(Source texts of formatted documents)
——

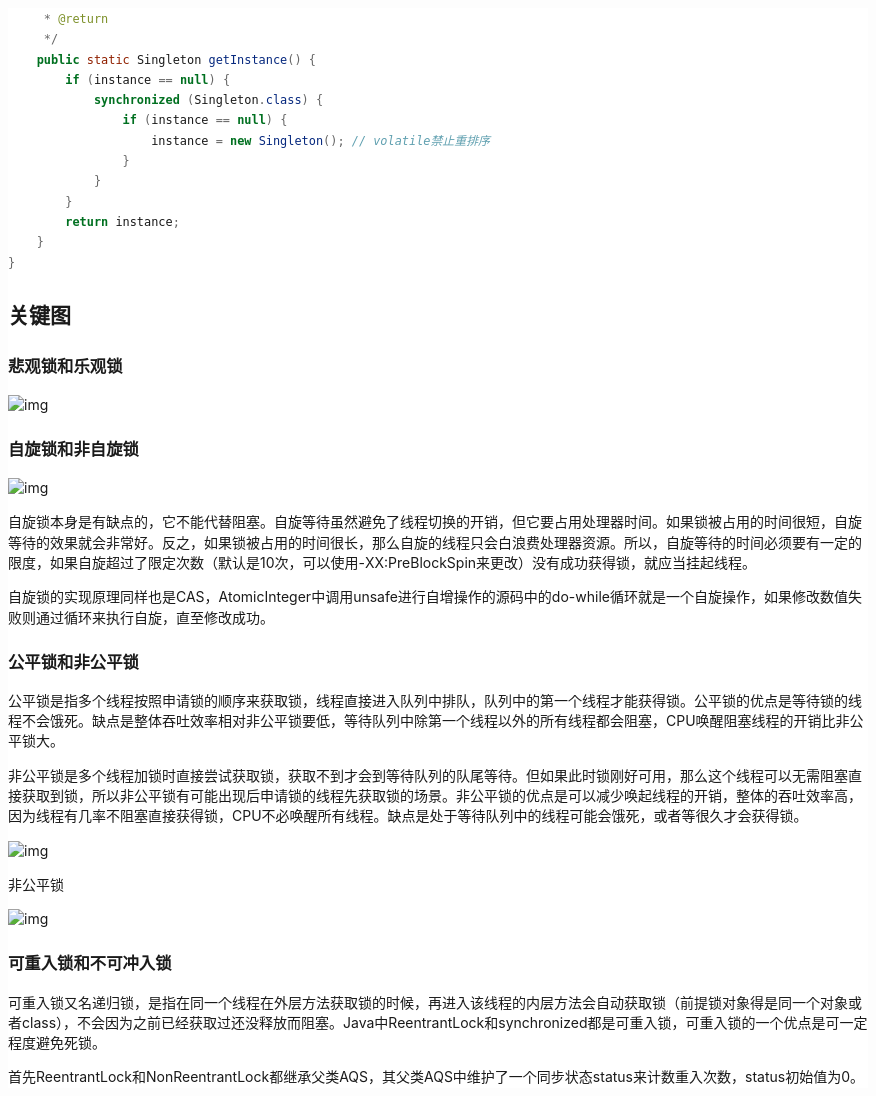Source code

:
 ```java
     * @return
     */
    public static Singleton getInstance() {
        if (instance == null) {
            synchronized (Singleton.class) {
                if (instance == null) {
                    instance = new Singleton(); // volatile禁止重排序
                }
            }
        }
        return instance;
    }
}
```

## 关键图

### 悲观锁和乐观锁

![img](https://www.pdai.tech/images/thread/java-lock-2.png)

### 自旋锁和非自旋锁

![img](https://www.pdai.tech/images/thread/java-lock-4.png)

自旋锁本身是有缺点的，它不能代替阻塞。自旋等待虽然避免了线程切换的开销，但它要占用处理器时间。如果锁被占用的时间很短，自旋等待的效果就会非常好。反之，如果锁被占用的时间很长，那么自旋的线程只会白浪费处理器资源。所以，自旋等待的时间必须要有一定的限度，如果自旋超过了限定次数（默认是10次，可以使用-XX:PreBlockSpin来更改）没有成功获得锁，就应当挂起线程。

自旋锁的实现原理同样也是CAS，AtomicInteger中调用unsafe进行自增操作的源码中的do-while循环就是一个自旋操作，如果修改数值失败则通过循环来执行自旋，直至修改成功。

### 公平锁和非公平锁

公平锁是指多个线程按照申请锁的顺序来获取锁，线程直接进入队列中排队，队列中的第一个线程才能获得锁。公平锁的优点是等待锁的线程不会饿死。缺点是整体吞吐效率相对非公平锁要低，等待队列中除第一个线程以外的所有线程都会阻塞，CPU唤醒阻塞线程的开销比非公平锁大。

非公平锁是多个线程加锁时直接尝试获取锁，获取不到才会到等待队列的队尾等待。但如果此时锁刚好可用，那么这个线程可以无需阻塞直接获取到锁，所以非公平锁有可能出现后申请锁的线程先获取锁的场景。非公平锁的优点是可以减少唤起线程的开销，整体的吞吐效率高，因为线程有几率不阻塞直接获得锁，CPU不必唤醒所有线程。缺点是处于等待队列中的线程可能会饿死，或者等很久才会获得锁。

![img](https://www.pdai.tech/images/thread/java-lock-7.png)

非公平锁

![img](https://www.pdai.tech/images/thread/java-lock-8.png)



### 可重入锁和不可冲入锁

可重入锁又名递归锁，是指在同一个线程在外层方法获取锁的时候，再进入该线程的内层方法会自动获取锁（前提锁对象得是同一个对象或者class），不会因为之前已经获取过还没释放而阻塞。Java中ReentrantLock和synchronized都是可重入锁，可重入锁的一个优点是可一定程度避免死锁。

首先ReentrantLock和NonReentrantLock都继承父类AQS，其父类AQS中维护了一个同步状态status来计数重入次数，status初始值为0。
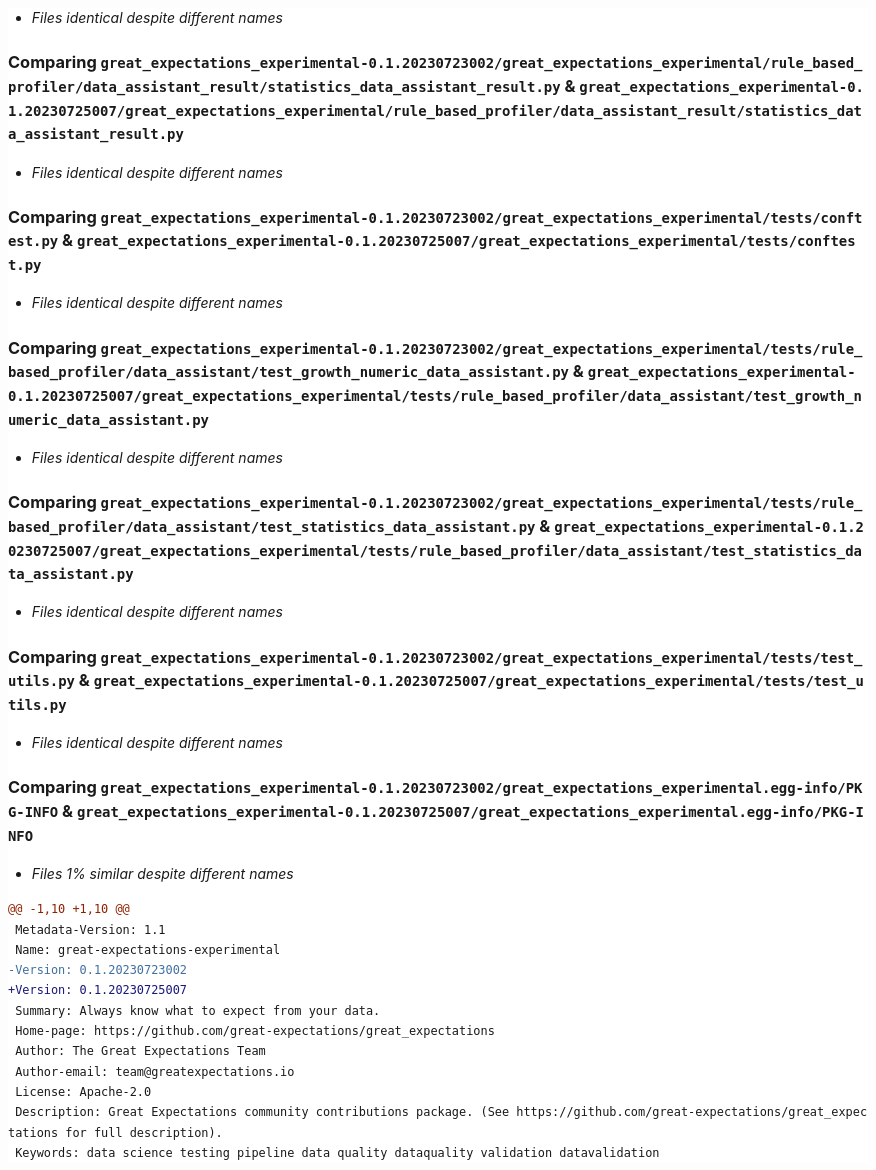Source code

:  * *Files identical despite different names*

### Comparing `great_expectations_experimental-0.1.20230723002/great_expectations_experimental/rule_based_profiler/data_assistant_result/statistics_data_assistant_result.py` & `great_expectations_experimental-0.1.20230725007/great_expectations_experimental/rule_based_profiler/data_assistant_result/statistics_data_assistant_result.py`

 * *Files identical despite different names*

### Comparing `great_expectations_experimental-0.1.20230723002/great_expectations_experimental/tests/conftest.py` & `great_expectations_experimental-0.1.20230725007/great_expectations_experimental/tests/conftest.py`

 * *Files identical despite different names*

### Comparing `great_expectations_experimental-0.1.20230723002/great_expectations_experimental/tests/rule_based_profiler/data_assistant/test_growth_numeric_data_assistant.py` & `great_expectations_experimental-0.1.20230725007/great_expectations_experimental/tests/rule_based_profiler/data_assistant/test_growth_numeric_data_assistant.py`

 * *Files identical despite different names*

### Comparing `great_expectations_experimental-0.1.20230723002/great_expectations_experimental/tests/rule_based_profiler/data_assistant/test_statistics_data_assistant.py` & `great_expectations_experimental-0.1.20230725007/great_expectations_experimental/tests/rule_based_profiler/data_assistant/test_statistics_data_assistant.py`

 * *Files identical despite different names*

### Comparing `great_expectations_experimental-0.1.20230723002/great_expectations_experimental/tests/test_utils.py` & `great_expectations_experimental-0.1.20230725007/great_expectations_experimental/tests/test_utils.py`

 * *Files identical despite different names*

### Comparing `great_expectations_experimental-0.1.20230723002/great_expectations_experimental.egg-info/PKG-INFO` & `great_expectations_experimental-0.1.20230725007/great_expectations_experimental.egg-info/PKG-INFO`

 * *Files 1% similar despite different names*

```diff
@@ -1,10 +1,10 @@
 Metadata-Version: 1.1
 Name: great-expectations-experimental
-Version: 0.1.20230723002
+Version: 0.1.20230725007
 Summary: Always know what to expect from your data.
 Home-page: https://github.com/great-expectations/great_expectations
 Author: The Great Expectations Team
 Author-email: team@greatexpectations.io
 License: Apache-2.0
 Description: Great Expectations community contributions package. (See https://github.com/great-expectations/great_expectations for full description).
 Keywords: data science testing pipeline data quality dataquality validation datavalidation
```
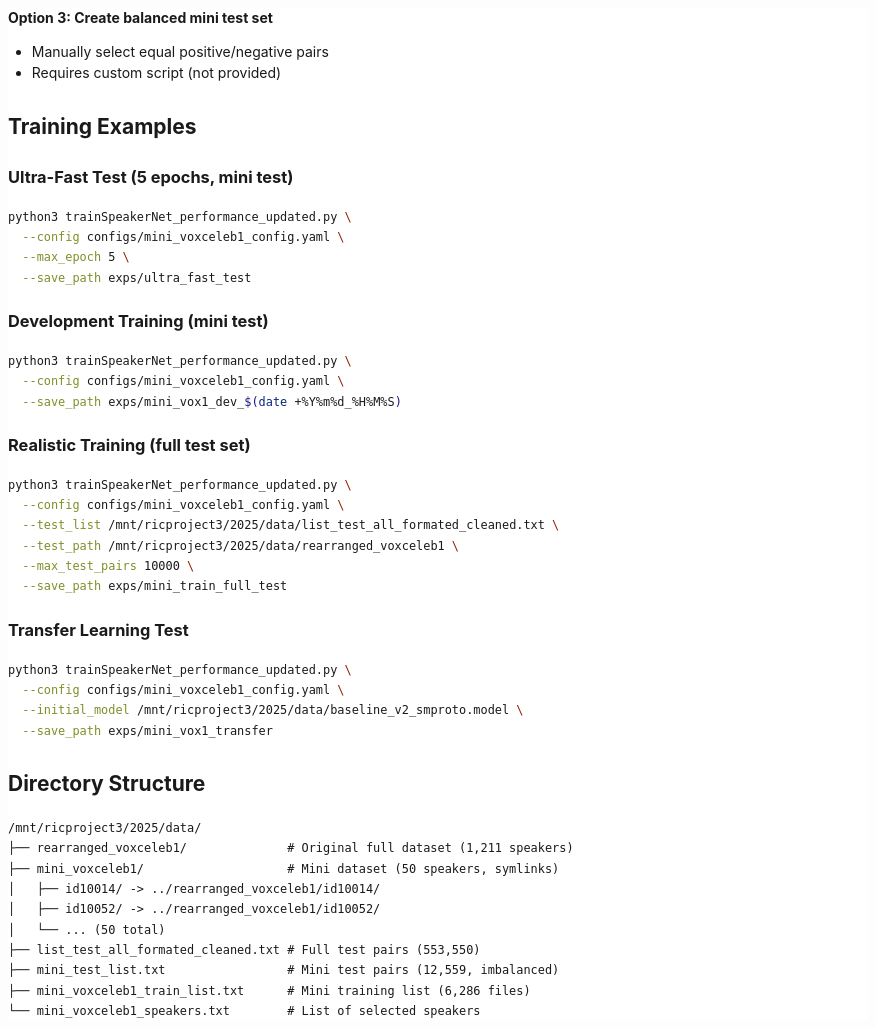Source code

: **Option 3: Create balanced mini test set**
- Manually select equal positive/negative pairs
- Requires custom script (not provided)

## Training Examples

### Ultra-Fast Test (5 epochs, mini test)
```bash
python3 trainSpeakerNet_performance_updated.py \
  --config configs/mini_voxceleb1_config.yaml \
  --max_epoch 5 \
  --save_path exps/ultra_fast_test
```

### Development Training (mini test)
```bash
python3 trainSpeakerNet_performance_updated.py \
  --config configs/mini_voxceleb1_config.yaml \
  --save_path exps/mini_vox1_dev_$(date +%Y%m%d_%H%M%S)
```

### Realistic Training (full test set)
```bash
python3 trainSpeakerNet_performance_updated.py \
  --config configs/mini_voxceleb1_config.yaml \
  --test_list /mnt/ricproject3/2025/data/list_test_all_formated_cleaned.txt \
  --test_path /mnt/ricproject3/2025/data/rearranged_voxceleb1 \
  --max_test_pairs 10000 \
  --save_path exps/mini_train_full_test
```

### Transfer Learning Test
```bash
python3 trainSpeakerNet_performance_updated.py \
  --config configs/mini_voxceleb1_config.yaml \
  --initial_model /mnt/ricproject3/2025/data/baseline_v2_smproto.model \
  --save_path exps/mini_vox1_transfer
```

## Directory Structure

```
/mnt/ricproject3/2025/data/
├── rearranged_voxceleb1/              # Original full dataset (1,211 speakers)
├── mini_voxceleb1/                    # Mini dataset (50 speakers, symlinks)
│   ├── id10014/ -> ../rearranged_voxceleb1/id10014/
│   ├── id10052/ -> ../rearranged_voxceleb1/id10052/
│   └── ... (50 total)
├── list_test_all_formated_cleaned.txt # Full test pairs (553,550)
├── mini_test_list.txt                 # Mini test pairs (12,559, imbalanced)
├── mini_voxceleb1_train_list.txt      # Mini training list (6,286 files)
└── mini_voxceleb1_speakers.txt        # List of selected speakers
```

——

### Your task
What is needed is a word-for-word restatement of the entries, minus any pictures.

### Answer below
Source code

:
 ```java
     * @return
     */
    public static Singleton getInstance() {
        if (instance == null) {
            synchronized (Singleton.class) {
                if (instance == null) {
                    instance = new Singleton(); // volatile禁止重排序
                }
            }
        }
        return instance;
    }
}
```

## 关键图

### 悲观锁和乐观锁

![img](https://www.pdai.tech/images/thread/java-lock-2.png)

### 自旋锁和非自旋锁

![img](https://www.pdai.tech/images/thread/java-lock-4.png)

自旋锁本身是有缺点的，它不能代替阻塞。自旋等待虽然避免了线程切换的开销，但它要占用处理器时间。如果锁被占用的时间很短，自旋等待的效果就会非常好。反之，如果锁被占用的时间很长，那么自旋的线程只会白浪费处理器资源。所以，自旋等待的时间必须要有一定的限度，如果自旋超过了限定次数（默认是10次，可以使用-XX:PreBlockSpin来更改）没有成功获得锁，就应当挂起线程。

自旋锁的实现原理同样也是CAS，AtomicInteger中调用unsafe进行自增操作的源码中的do-while循环就是一个自旋操作，如果修改数值失败则通过循环来执行自旋，直至修改成功。

### 公平锁和非公平锁

公平锁是指多个线程按照申请锁的顺序来获取锁，线程直接进入队列中排队，队列中的第一个线程才能获得锁。公平锁的优点是等待锁的线程不会饿死。缺点是整体吞吐效率相对非公平锁要低，等待队列中除第一个线程以外的所有线程都会阻塞，CPU唤醒阻塞线程的开销比非公平锁大。

非公平锁是多个线程加锁时直接尝试获取锁，获取不到才会到等待队列的队尾等待。但如果此时锁刚好可用，那么这个线程可以无需阻塞直接获取到锁，所以非公平锁有可能出现后申请锁的线程先获取锁的场景。非公平锁的优点是可以减少唤起线程的开销，整体的吞吐效率高，因为线程有几率不阻塞直接获得锁，CPU不必唤醒所有线程。缺点是处于等待队列中的线程可能会饿死，或者等很久才会获得锁。

![img](https://www.pdai.tech/images/thread/java-lock-7.png)

非公平锁

![img](https://www.pdai.tech/images/thread/java-lock-8.png)



### 可重入锁和不可冲入锁

可重入锁又名递归锁，是指在同一个线程在外层方法获取锁的时候，再进入该线程的内层方法会自动获取锁（前提锁对象得是同一个对象或者class），不会因为之前已经获取过还没释放而阻塞。Java中ReentrantLock和synchronized都是可重入锁，可重入锁的一个优点是可一定程度避免死锁。

首先ReentrantLock和NonReentrantLock都继承父类AQS，其父类AQS中维护了一个同步状态status来计数重入次数，status初始值为0。
Source code

:  * *Files identical despite different names*

### Comparing `great_expectations_experimental-0.1.20230723002/great_expectations_experimental/rule_based_profiler/data_assistant_result/statistics_data_assistant_result.py` & `great_expectations_experimental-0.1.20230725007/great_expectations_experimental/rule_based_profiler/data_assistant_result/statistics_data_assistant_result.py`

 * *Files identical despite different names*

### Comparing `great_expectations_experimental-0.1.20230723002/great_expectations_experimental/tests/conftest.py` & `great_expectations_experimental-0.1.20230725007/great_expectations_experimental/tests/conftest.py`

 * *Files identical despite different names*

### Comparing `great_expectations_experimental-0.1.20230723002/great_expectations_experimental/tests/rule_based_profiler/data_assistant/test_growth_numeric_data_assistant.py` & `great_expectations_experimental-0.1.20230725007/great_expectations_experimental/tests/rule_based_profiler/data_assistant/test_growth_numeric_data_assistant.py`

 * *Files identical despite different names*

### Comparing `great_expectations_experimental-0.1.20230723002/great_expectations_experimental/tests/rule_based_profiler/data_assistant/test_statistics_data_assistant.py` & `great_expectations_experimental-0.1.20230725007/great_expectations_experimental/tests/rule_based_profiler/data_assistant/test_statistics_data_assistant.py`

 * *Files identical despite different names*

### Comparing `great_expectations_experimental-0.1.20230723002/great_expectations_experimental/tests/test_utils.py` & `great_expectations_experimental-0.1.20230725007/great_expectations_experimental/tests/test_utils.py`

 * *Files identical despite different names*

### Comparing `great_expectations_experimental-0.1.20230723002/great_expectations_experimental.egg-info/PKG-INFO` & `great_expectations_experimental-0.1.20230725007/great_expectations_experimental.egg-info/PKG-INFO`

 * *Files 1% similar despite different names*

```diff
@@ -1,10 +1,10 @@
 Metadata-Version: 1.1
 Name: great-expectations-experimental
-Version: 0.1.20230723002
+Version: 0.1.20230725007
 Summary: Always know what to expect from your data.
 Home-page: https://github.com/great-expectations/great_expectations
 Author: The Great Expectations Team
 Author-email: team@greatexpectations.io
 License: Apache-2.0
 Description: Great Expectations community contributions package. (See https://github.com/great-expectations/great_expectations for full description).
 Keywords: data science testing pipeline data quality dataquality validation datavalidation
```
Source code

: **Option 3: Create balanced mini test set**
- Manually select equal positive/negative pairs
- Requires custom script (not provided)

## Training Examples

### Ultra-Fast Test (5 epochs, mini test)
```bash
python3 trainSpeakerNet_performance_updated.py \
  --config configs/mini_voxceleb1_config.yaml \
  --max_epoch 5 \
  --save_path exps/ultra_fast_test
```

### Development Training (mini test)
```bash
python3 trainSpeakerNet_performance_updated.py \
  --config configs/mini_voxceleb1_config.yaml \
  --save_path exps/mini_vox1_dev_$(date +%Y%m%d_%H%M%S)
```

### Realistic Training (full test set)
```bash
python3 trainSpeakerNet_performance_updated.py \
  --config configs/mini_voxceleb1_config.yaml \
  --test_list /mnt/ricproject3/2025/data/list_test_all_formated_cleaned.txt \
  --test_path /mnt/ricproject3/2025/data/rearranged_voxceleb1 \
  --max_test_pairs 10000 \
  --save_path exps/mini_train_full_test
```

### Transfer Learning Test
```bash
python3 trainSpeakerNet_performance_updated.py \
  --config configs/mini_voxceleb1_config.yaml \
  --initial_model /mnt/ricproject3/2025/data/baseline_v2_smproto.model \
  --save_path exps/mini_vox1_transfer
```

## Directory Structure

```
/mnt/ricproject3/2025/data/
├── rearranged_voxceleb1/              # Original full dataset (1,211 speakers)
├── mini_voxceleb1/                    # Mini dataset (50 speakers, symlinks)
│   ├── id10014/ -> ../rearranged_voxceleb1/id10014/
│   ├── id10052/ -> ../rearranged_voxceleb1/id10052/
│   └── ... (50 total)
├── list_test_all_formated_cleaned.txt # Full test pairs (553,550)
├── mini_test_list.txt                 # Mini test pairs (12,559, imbalanced)
├── mini_voxceleb1_train_list.txt      # Mini training list (6,286 files)
└── mini_voxceleb1_speakers.txt        # List of selected speakers
```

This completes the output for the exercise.